Broader Context and Implications
This trend represents the ultimate "financialization of sports." For decades, sports betting was culturally siloed as "gambling." In 2026, the lines have blurred beyond recognition. Kalshi's victory in the landmark KalshiEX LLC v. CFTC case in late 2024 paved the way for this. By successfully arguing that election and sports contracts are federally regulated financial instruments rather than "gaming," Kalshi gained a regulatory moat that Polymarket—currently facing renewed scrutiny from international regulators—simply cannot match.
However, the rapid growth has not been without friction. In early 2026, state regulators in Tennessee and Nevada challenged Kalshi’s operations, claiming they represent unlicensed sports wagering. Yet, federal courts have largely sided with Kalshi, noting that as a Designated Contract Market (DCM), Kalshi falls under federal preemption, effectively allowing it to bypass state-level gambling bans.

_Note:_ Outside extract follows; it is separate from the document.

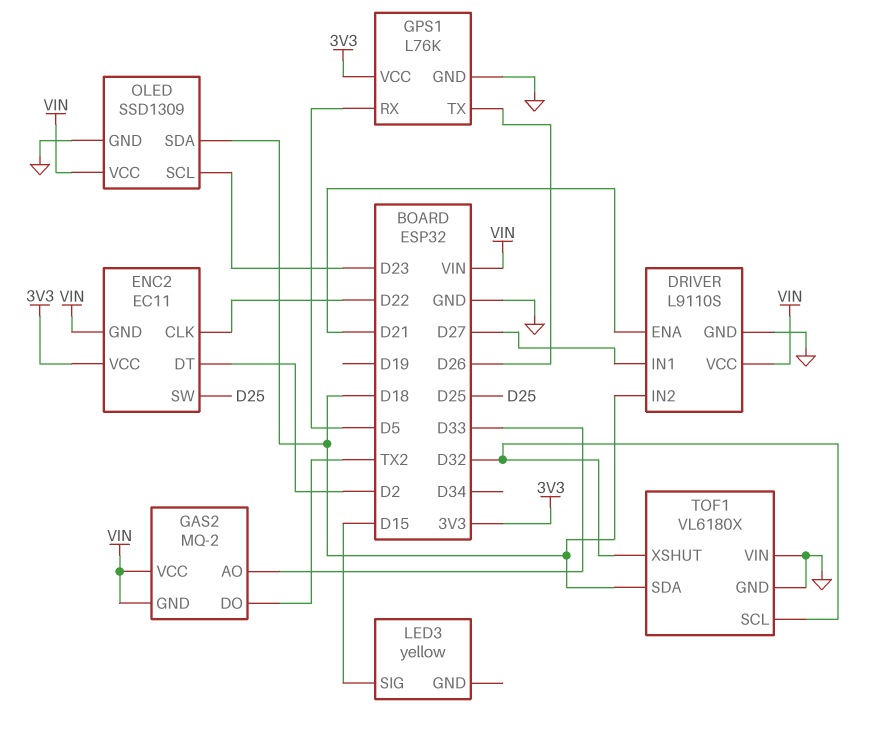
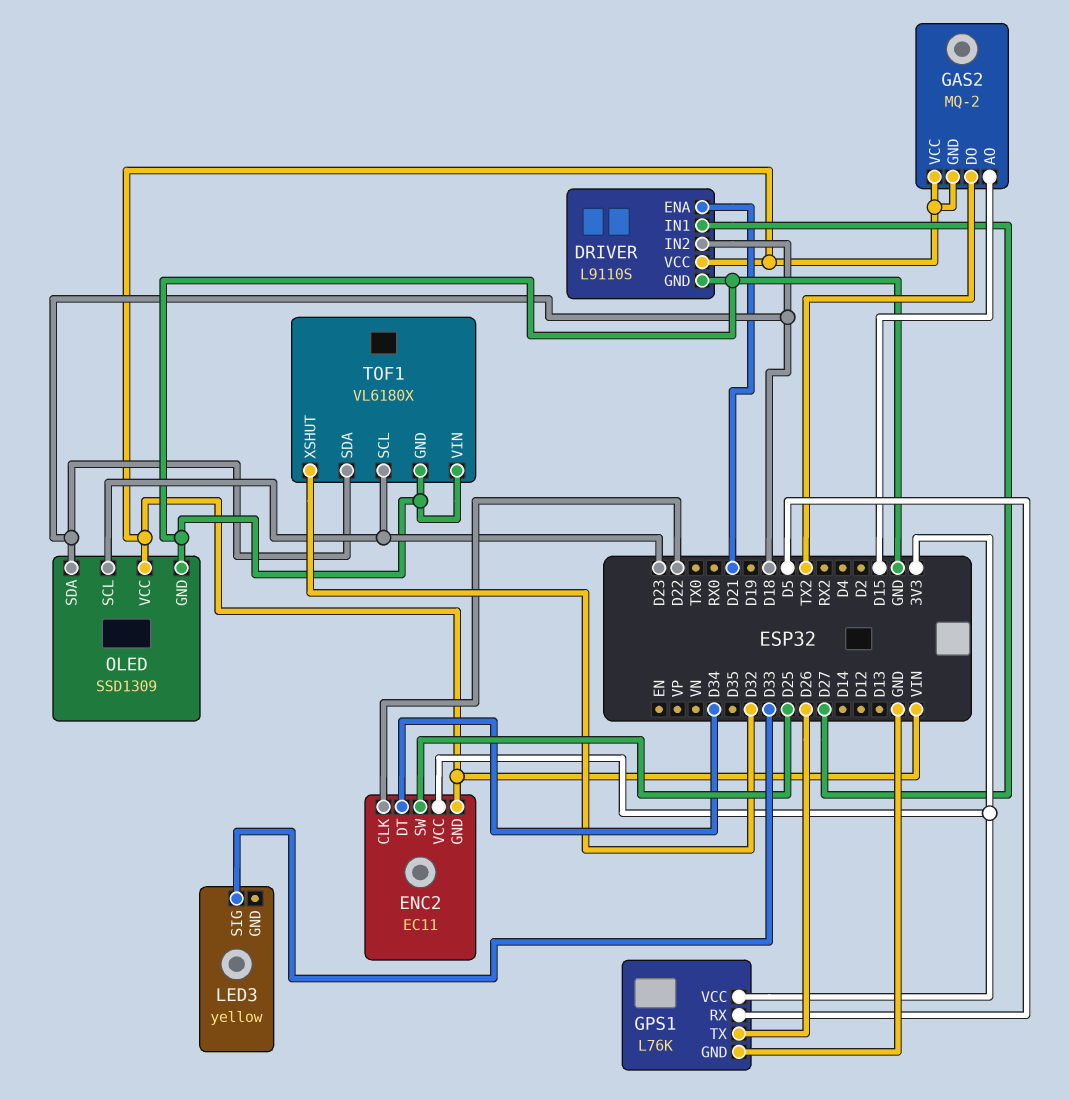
ENC2 pin DT: D2 -> D34
GAS2 pin AO: D33 -> D15
LED3 pin SIG: D15 -> D33
TOF1 pin SCL: D32 -> D23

This legal status has enabled institutional liquidity to flood the market. For the first time, sports outcomes are being treated like the Consumer Price Index (CPI) or Fed interest rate decisions—data points that can be traded, hedged, and leveraged in a transparent, regulated environment.
What to Watch Next
As we move deeper into the 2026 NFL playoffs and look toward the FIFA World Cup, all eyes are on Kalshi's ability to maintain its 91% volume share. The market is currently pricing in a 74% probability that Kalshi will reach a $5 billion weekly volume milestone by the end of the year.
Key dates to monitor include:
- Super Bowl LX: Expected to be the largest single-event volume day in prediction market history.
- Supreme Court Rulings: Any potential appeal regarding state preemption could introduce volatility into how "Combos" are offered in certain jurisdictions.
- Expansion of Asset Classes: Rumors suggest Kalshi is preparing to launch "Macro Combos," allowing traders to link sports outcomes with economic data (e.g., "Chiefs win + Inflation falls below 2%").
Bottom Line
Kalshi’s pivot to "Combos" has done more than just increase its volume; it has fundamentally redefined the competitive landscape. By providing a peer-to-peer exchange for sports parlays, Kalshi has stripped away the "house edge" and replaced it with a transparent financial market.
The data from January 2026 is clear: the public prefers "trading" to "betting." With 91.1% of its volume now in sports and its weekly notional totals surpassing $2 billion, Kalshi has not just overtaken Polymarket—it has arguably become the most important financial exchange for the modern retail era. As sports continue to be treated as a tradable commodity, the era of the traditional bookie may be nearing its end.
This article is for informational purposes only and does not constitute financial or betting advice. Prediction market participation may be subject to legal restrictions in your jurisdiction.